Dataset entries

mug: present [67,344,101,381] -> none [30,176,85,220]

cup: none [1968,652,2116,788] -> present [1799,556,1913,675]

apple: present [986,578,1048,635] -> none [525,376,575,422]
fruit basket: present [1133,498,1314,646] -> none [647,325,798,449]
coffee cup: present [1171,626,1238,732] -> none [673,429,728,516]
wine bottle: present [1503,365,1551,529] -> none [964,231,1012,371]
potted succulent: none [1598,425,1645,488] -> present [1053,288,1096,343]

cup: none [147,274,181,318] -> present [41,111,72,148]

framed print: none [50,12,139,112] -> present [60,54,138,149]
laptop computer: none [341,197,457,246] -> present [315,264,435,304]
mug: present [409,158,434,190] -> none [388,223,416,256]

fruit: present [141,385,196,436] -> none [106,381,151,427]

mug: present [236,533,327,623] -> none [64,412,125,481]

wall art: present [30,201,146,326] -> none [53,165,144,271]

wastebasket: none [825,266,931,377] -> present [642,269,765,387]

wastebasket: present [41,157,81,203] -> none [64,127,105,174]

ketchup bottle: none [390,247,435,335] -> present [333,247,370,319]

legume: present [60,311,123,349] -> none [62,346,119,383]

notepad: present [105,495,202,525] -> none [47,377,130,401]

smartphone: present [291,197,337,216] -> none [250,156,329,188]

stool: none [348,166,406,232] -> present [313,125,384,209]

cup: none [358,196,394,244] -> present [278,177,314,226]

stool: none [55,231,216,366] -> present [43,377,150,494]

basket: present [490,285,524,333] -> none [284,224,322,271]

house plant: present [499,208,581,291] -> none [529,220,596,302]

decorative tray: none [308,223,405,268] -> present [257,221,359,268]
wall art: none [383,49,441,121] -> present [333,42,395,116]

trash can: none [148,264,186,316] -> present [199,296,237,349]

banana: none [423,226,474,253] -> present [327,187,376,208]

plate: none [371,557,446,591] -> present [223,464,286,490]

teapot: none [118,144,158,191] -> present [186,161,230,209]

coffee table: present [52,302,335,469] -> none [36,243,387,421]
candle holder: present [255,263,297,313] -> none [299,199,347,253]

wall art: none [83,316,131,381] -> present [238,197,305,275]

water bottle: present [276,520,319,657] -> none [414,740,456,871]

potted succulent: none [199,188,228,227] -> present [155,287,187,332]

▶ [What is expected]: Some lines of the records above contain the word "wastebasket". How many are there? Reply with the number alone.

▶ [Expected answer]: 2